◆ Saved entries
────
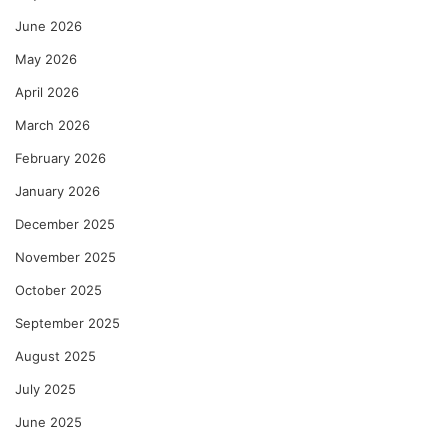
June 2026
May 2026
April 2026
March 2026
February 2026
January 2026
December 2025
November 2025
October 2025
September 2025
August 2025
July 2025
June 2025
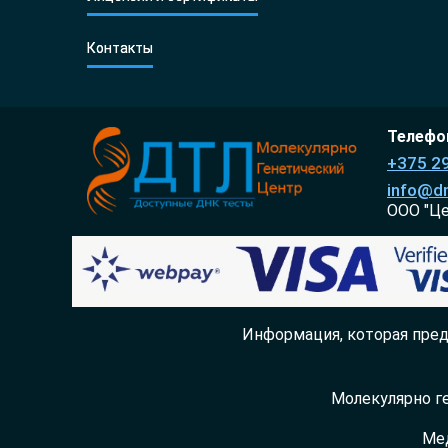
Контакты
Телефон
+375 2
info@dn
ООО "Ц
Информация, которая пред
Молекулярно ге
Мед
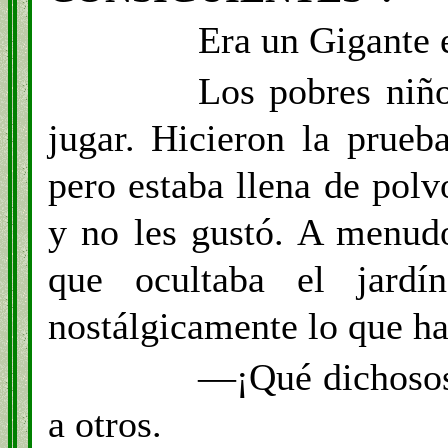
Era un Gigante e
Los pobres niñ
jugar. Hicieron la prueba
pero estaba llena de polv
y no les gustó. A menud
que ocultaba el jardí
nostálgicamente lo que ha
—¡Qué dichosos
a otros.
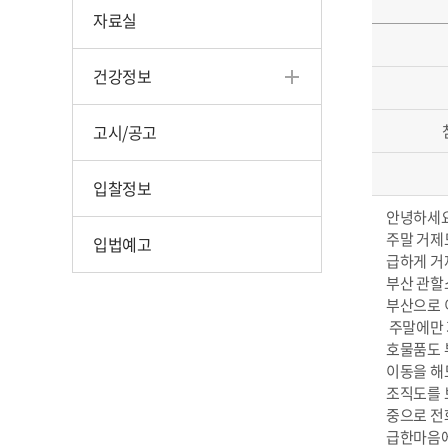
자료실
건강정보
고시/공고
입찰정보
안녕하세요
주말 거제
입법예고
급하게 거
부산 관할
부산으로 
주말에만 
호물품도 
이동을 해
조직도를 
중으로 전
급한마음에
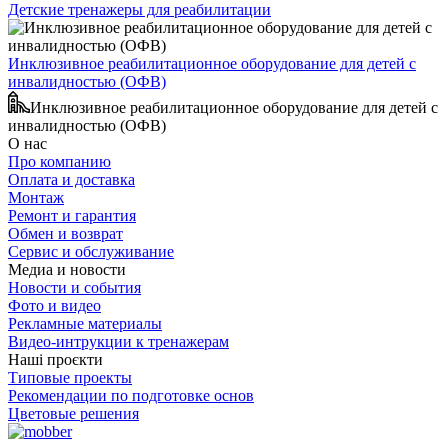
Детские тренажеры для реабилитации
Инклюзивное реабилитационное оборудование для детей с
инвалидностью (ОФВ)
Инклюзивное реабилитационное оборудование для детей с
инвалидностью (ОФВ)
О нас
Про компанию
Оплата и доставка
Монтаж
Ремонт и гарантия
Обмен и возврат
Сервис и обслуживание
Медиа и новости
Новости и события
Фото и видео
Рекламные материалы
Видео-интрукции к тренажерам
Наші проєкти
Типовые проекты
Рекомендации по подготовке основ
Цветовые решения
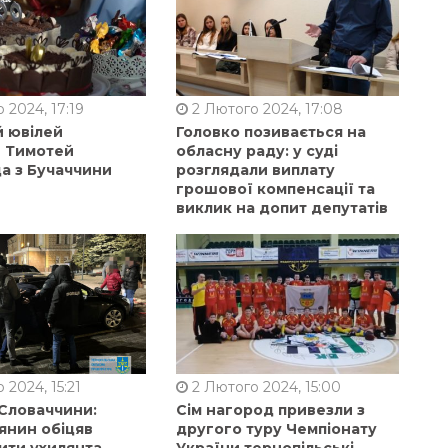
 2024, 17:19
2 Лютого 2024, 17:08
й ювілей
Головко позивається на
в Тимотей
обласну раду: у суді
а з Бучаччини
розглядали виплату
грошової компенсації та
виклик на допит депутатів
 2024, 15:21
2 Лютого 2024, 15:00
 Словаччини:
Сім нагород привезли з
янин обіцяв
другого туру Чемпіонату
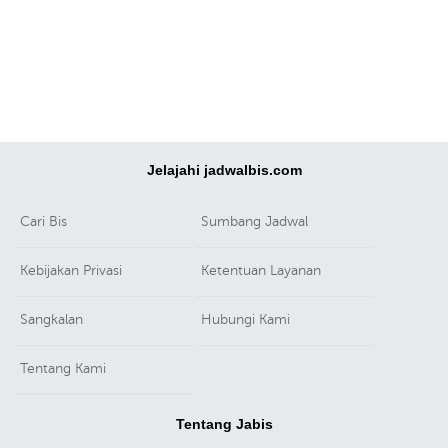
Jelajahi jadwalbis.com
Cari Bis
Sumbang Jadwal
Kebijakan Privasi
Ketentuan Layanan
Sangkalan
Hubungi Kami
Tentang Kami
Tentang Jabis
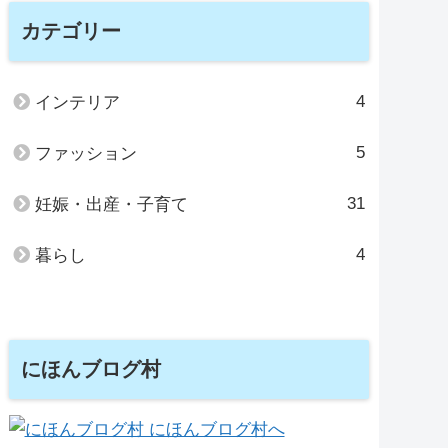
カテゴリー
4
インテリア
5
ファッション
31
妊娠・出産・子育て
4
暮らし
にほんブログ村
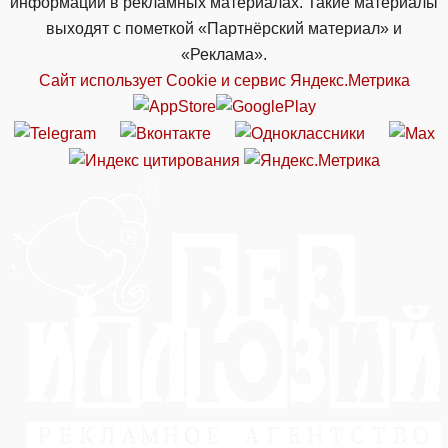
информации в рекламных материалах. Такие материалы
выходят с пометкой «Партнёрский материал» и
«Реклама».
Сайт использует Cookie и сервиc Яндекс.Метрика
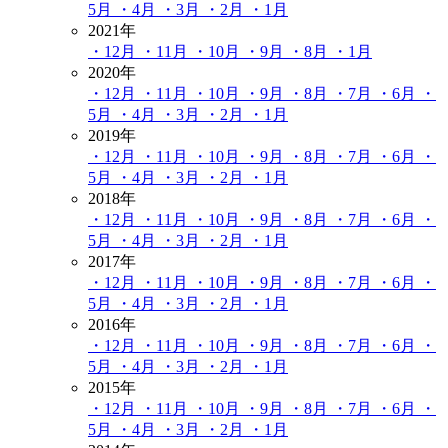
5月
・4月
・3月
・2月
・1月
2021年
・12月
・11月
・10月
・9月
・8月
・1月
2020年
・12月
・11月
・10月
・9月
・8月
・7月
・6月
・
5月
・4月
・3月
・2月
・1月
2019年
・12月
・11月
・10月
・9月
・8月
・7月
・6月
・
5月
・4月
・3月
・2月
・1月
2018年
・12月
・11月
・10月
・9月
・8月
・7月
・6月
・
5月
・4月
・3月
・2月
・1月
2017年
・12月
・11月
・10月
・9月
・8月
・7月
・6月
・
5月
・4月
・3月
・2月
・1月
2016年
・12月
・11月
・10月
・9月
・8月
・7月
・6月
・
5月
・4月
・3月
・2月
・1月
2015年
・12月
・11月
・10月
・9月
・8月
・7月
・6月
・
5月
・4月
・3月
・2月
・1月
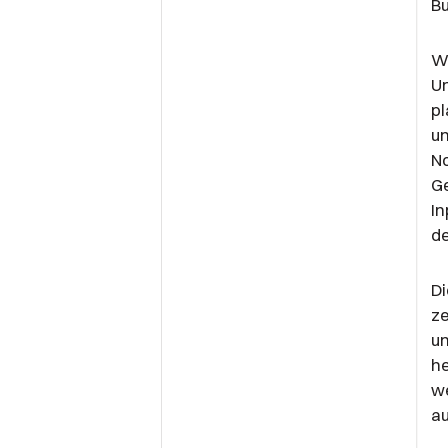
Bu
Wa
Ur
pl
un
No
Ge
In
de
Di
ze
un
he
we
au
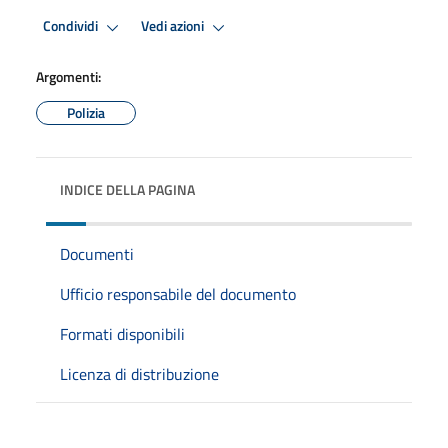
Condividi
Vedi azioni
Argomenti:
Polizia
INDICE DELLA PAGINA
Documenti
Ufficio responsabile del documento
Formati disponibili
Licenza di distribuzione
────
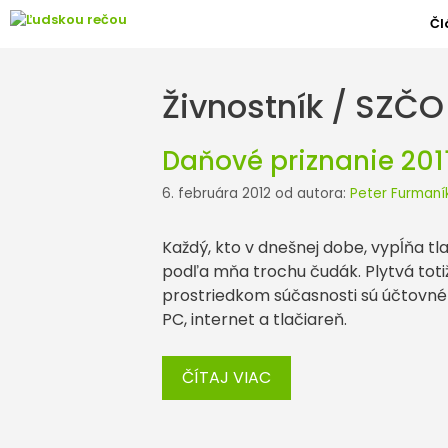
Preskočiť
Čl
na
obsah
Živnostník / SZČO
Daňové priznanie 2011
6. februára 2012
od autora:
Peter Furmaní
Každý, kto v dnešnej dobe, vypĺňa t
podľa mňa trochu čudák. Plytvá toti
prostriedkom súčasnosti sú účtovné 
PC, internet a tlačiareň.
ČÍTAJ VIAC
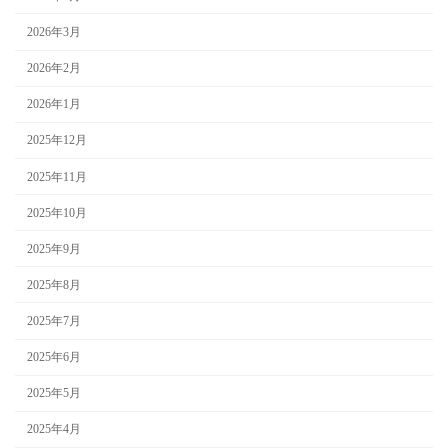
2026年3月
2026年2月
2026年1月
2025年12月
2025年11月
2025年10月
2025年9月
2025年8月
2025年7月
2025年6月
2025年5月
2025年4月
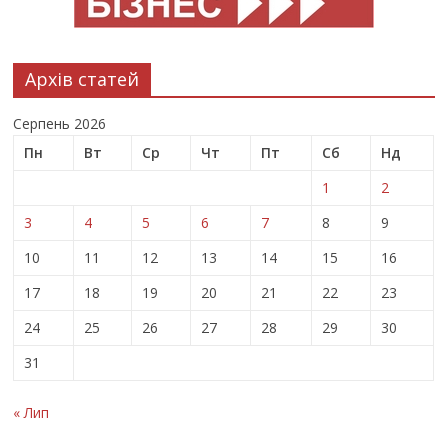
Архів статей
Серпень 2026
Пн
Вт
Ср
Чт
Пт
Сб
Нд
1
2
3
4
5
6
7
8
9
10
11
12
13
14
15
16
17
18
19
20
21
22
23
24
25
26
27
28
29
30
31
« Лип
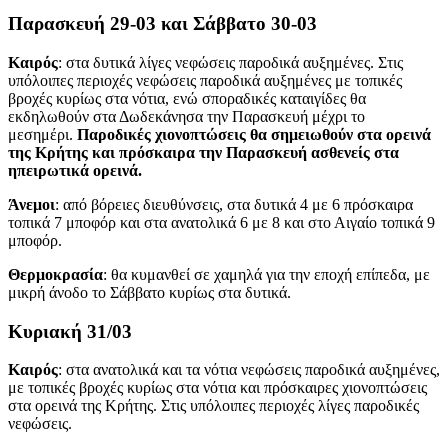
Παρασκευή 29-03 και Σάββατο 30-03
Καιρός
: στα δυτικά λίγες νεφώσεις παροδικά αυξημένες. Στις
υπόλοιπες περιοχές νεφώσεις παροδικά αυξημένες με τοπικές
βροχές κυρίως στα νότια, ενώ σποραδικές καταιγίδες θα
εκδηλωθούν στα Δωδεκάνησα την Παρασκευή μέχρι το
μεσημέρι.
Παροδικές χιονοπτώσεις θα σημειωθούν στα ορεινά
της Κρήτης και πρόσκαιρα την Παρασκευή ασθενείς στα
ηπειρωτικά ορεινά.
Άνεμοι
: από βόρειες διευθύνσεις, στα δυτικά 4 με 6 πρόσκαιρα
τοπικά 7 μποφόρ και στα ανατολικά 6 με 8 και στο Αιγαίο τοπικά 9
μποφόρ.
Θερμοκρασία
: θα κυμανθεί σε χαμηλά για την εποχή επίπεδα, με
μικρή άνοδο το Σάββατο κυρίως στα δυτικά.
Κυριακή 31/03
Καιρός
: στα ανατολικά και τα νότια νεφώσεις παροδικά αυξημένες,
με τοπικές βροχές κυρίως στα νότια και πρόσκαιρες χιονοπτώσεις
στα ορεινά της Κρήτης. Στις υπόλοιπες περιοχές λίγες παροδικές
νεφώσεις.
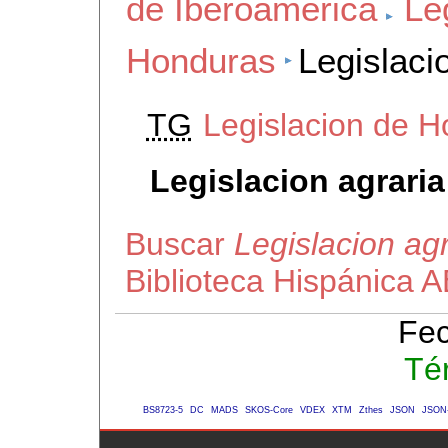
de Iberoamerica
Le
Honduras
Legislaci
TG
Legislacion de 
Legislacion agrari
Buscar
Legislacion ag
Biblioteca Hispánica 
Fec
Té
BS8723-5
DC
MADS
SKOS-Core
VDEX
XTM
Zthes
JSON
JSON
────
◆ Activity
Could you state how many lines above include the word "Legislacion"? Reply with that number alone.

◆ Result
3